Text under study =>
Re: [Gandiva] question about IR optimization

Francois Saint-Jacques Wed, 11 Dec 2019 08:37:11 -0800

It seems that LLVM can't auto vectorize. I don't have a debug build,
so I can't get the `-debug-only` information from llvm-opt/opt about
why it can't vectorize. The buffer address mangling should be hoisted
out of the loop (still doesn't enable auto vectorization) [1]. The
buffer juggling should be moved into a separate function, and the
useless parameters elided.


[1] https://godbolt.org/z/KHdrfD

François


On Wed, Dec 11, 2019 at 5:39 AM Yibo Cai <[email protected]> wrote:
>
> Hi,
>
> I'm trying to figure out how Gandiva works by tracing unit test 
> TestSimpleArichmetic[1].
> I met with a problem about Gandiva IR generator and optimizer, would like to 
> seek for
> help from community.
>
> I'm focusing on case "b+1", which adds 1 to each element of an int32 vector. 
> I see
> there's a precompiled IR for simple int32+int32 scalar sum [2]. The vector 
> sum IR
> code is generated at runtime in LLVMGenerator::CodeGenExprValue [3], which 
> injects IR
> of loops and other controls. Then the IR goes optimization pass to generate 
> optimized
> IR [4], and finally machine code and relocation.
>
> For the above vector sum case, I think compiler should do loop vectorize. 
> According
> optimization options aer enabled in Gandiva. But I didn't see vectorized code 
> in both
> Gandiva IR and machine code. I'm wondering what's the problem.

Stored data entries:
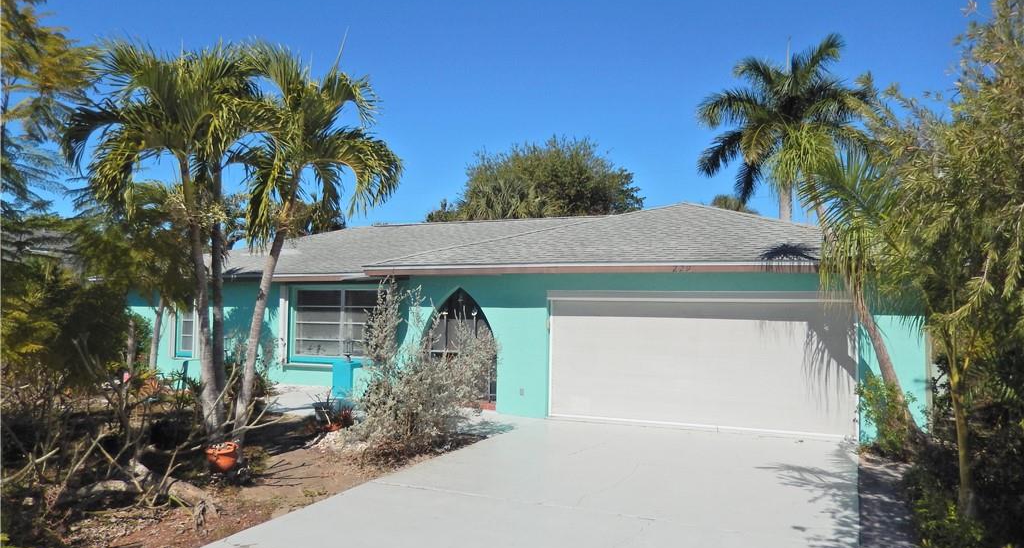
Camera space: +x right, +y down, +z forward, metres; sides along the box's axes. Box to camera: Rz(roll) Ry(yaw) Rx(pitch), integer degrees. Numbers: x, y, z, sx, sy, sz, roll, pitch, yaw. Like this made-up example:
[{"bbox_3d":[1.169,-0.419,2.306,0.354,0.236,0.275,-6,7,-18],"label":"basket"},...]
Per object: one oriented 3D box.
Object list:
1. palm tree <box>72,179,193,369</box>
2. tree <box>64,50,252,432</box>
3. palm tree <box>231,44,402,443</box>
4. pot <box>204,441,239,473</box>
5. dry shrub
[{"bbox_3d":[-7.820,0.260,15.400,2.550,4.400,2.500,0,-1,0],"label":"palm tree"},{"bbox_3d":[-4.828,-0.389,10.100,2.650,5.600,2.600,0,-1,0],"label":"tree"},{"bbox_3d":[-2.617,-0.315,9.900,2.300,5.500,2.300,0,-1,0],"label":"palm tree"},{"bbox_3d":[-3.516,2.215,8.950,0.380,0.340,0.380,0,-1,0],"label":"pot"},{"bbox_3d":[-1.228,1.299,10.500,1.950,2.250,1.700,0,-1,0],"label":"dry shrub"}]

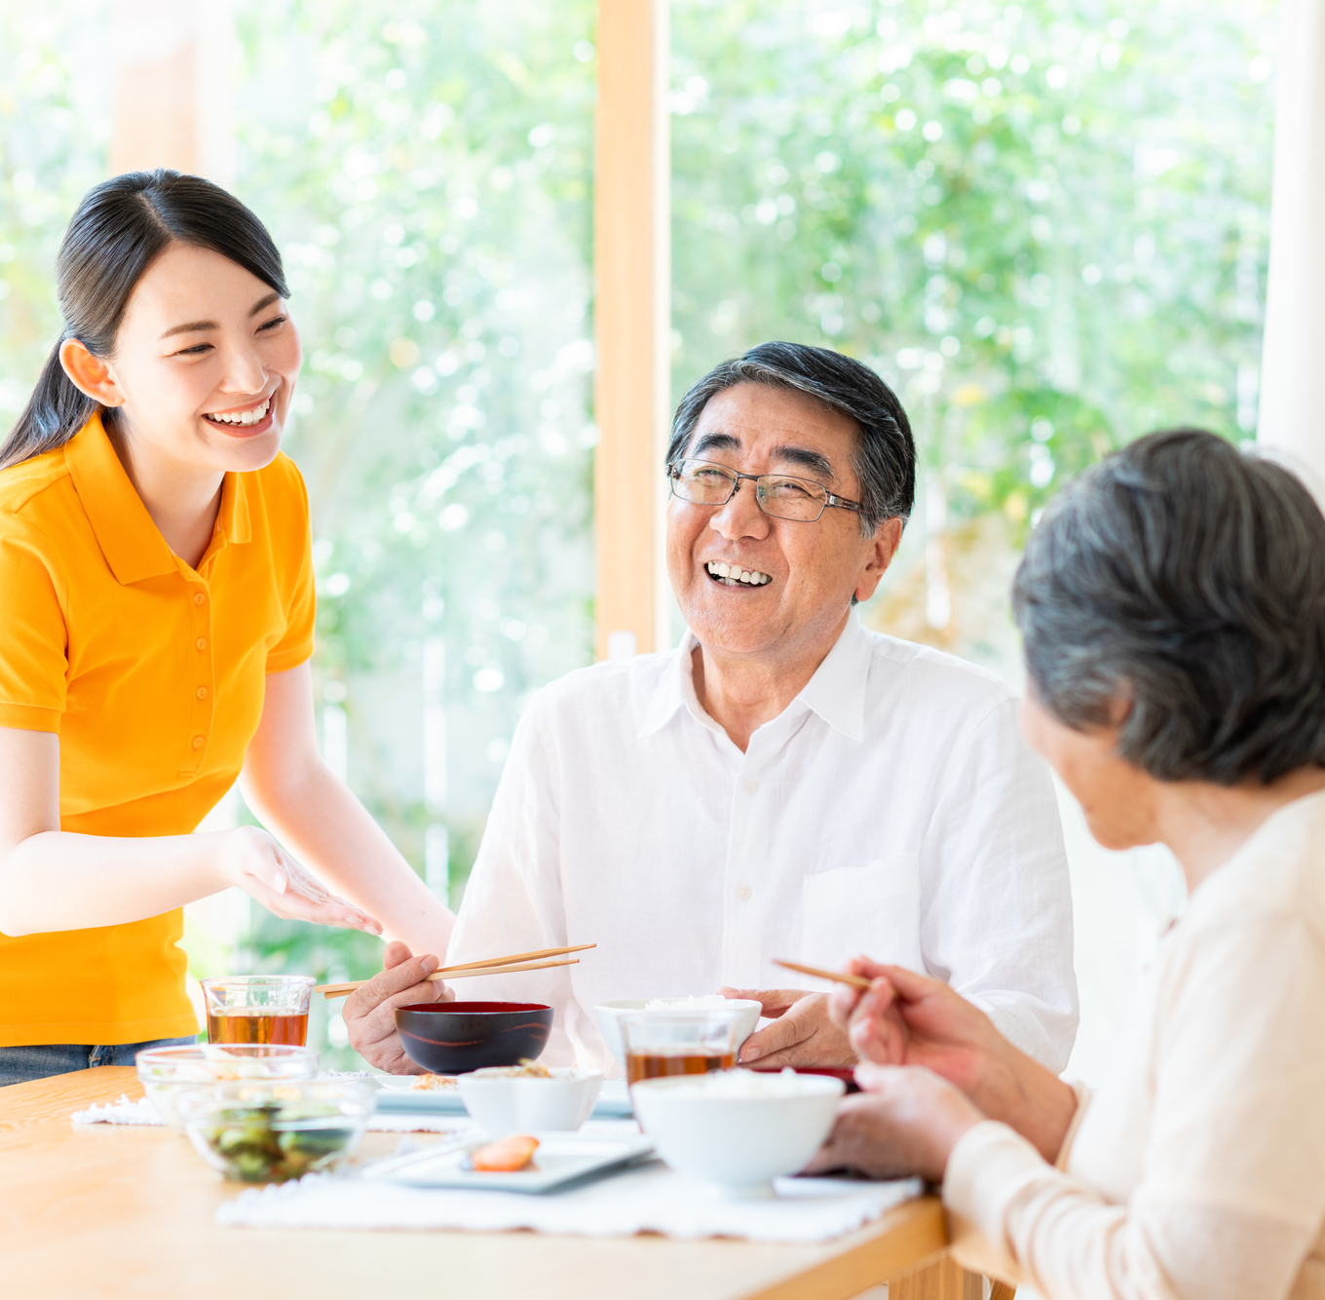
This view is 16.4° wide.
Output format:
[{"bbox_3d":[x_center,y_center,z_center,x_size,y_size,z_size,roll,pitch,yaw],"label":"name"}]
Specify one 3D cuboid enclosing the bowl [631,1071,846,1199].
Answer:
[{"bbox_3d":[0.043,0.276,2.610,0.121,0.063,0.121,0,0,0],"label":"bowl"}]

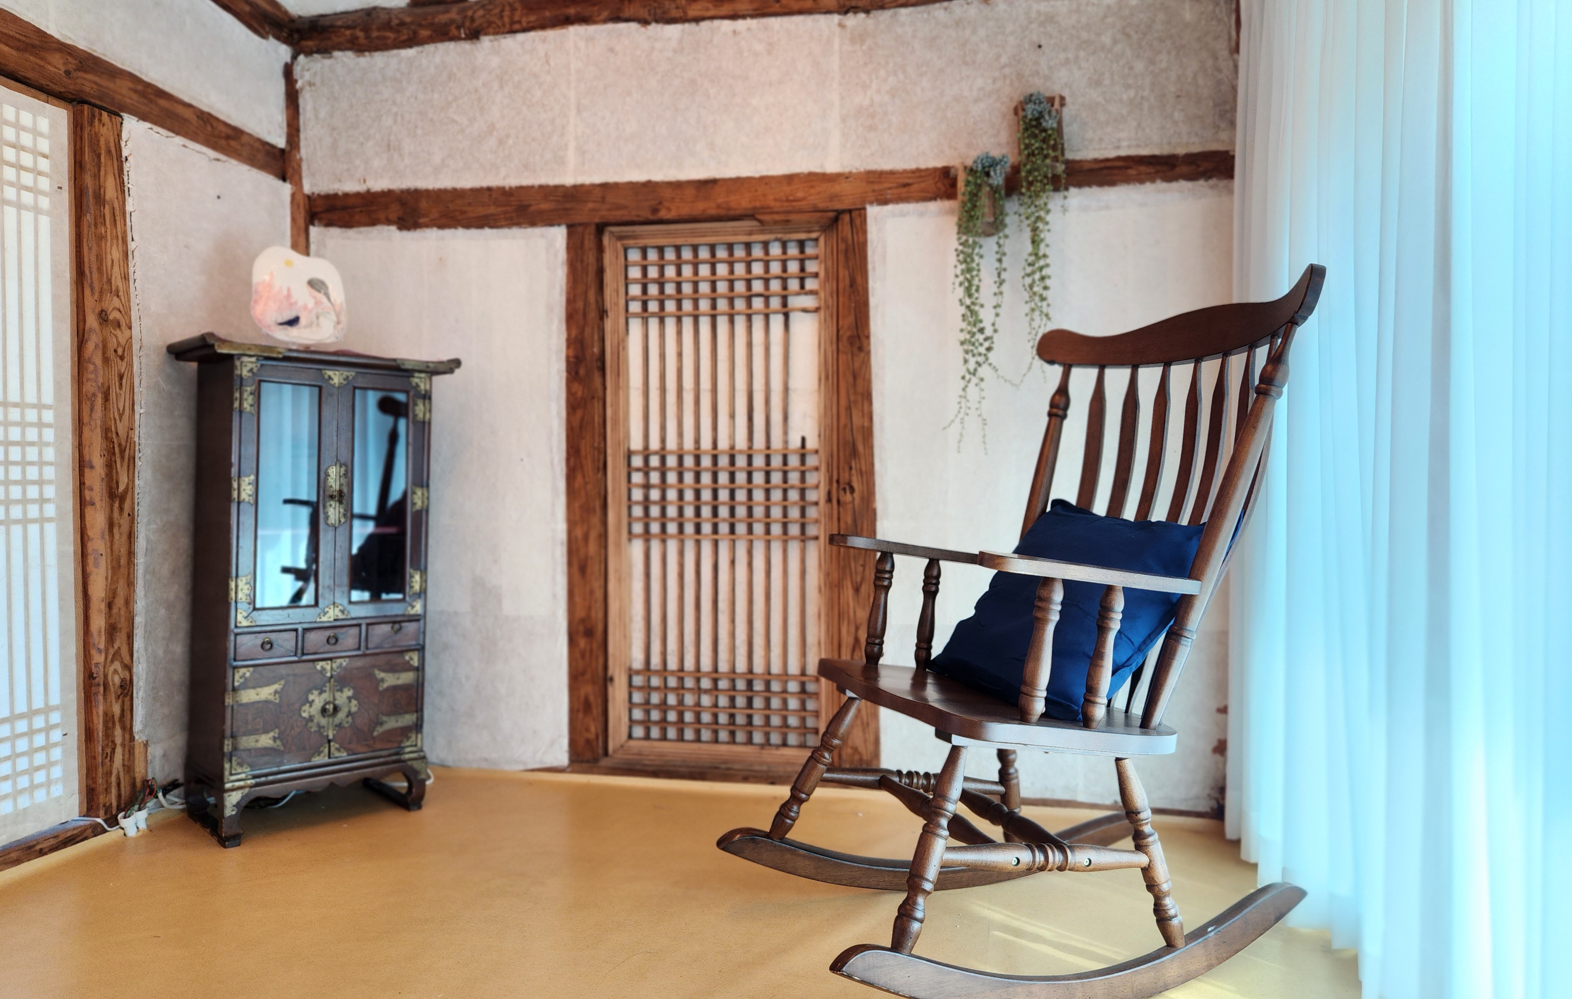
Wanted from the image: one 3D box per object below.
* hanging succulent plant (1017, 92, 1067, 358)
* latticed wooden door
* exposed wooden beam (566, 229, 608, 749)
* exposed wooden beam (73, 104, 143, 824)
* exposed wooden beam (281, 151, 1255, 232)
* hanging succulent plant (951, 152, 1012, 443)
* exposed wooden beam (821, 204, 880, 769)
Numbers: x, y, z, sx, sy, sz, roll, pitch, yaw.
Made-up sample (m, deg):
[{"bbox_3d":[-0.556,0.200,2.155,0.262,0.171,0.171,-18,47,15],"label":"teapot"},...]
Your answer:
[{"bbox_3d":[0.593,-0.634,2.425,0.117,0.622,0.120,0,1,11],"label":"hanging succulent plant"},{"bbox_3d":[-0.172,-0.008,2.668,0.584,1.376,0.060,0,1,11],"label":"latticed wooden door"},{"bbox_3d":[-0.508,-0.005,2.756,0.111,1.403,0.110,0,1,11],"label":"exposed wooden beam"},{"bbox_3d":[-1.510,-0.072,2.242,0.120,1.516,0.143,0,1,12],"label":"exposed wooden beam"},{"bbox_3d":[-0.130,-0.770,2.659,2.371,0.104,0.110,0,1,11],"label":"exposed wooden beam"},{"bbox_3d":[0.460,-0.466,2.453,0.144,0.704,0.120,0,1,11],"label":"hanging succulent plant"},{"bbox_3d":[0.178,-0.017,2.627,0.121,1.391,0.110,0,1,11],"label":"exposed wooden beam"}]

Task item A =>
Using the Gandiva thread, explain why François cannot obtain the `-debug-only` information about the failed vectorization.
Task item B =>
According to the Gandiva thread, in which function is the vector sum IR code generated at runtime?
These lines have no role in what is asked here.

Answer area A =>
François does not have a debug build, so he cannot get the `-debug-only` output from llvm-opt/opt that would show why LLVM fails to vectorize.

Answer area B =>
LLVMGenerator::CodeGenExprValue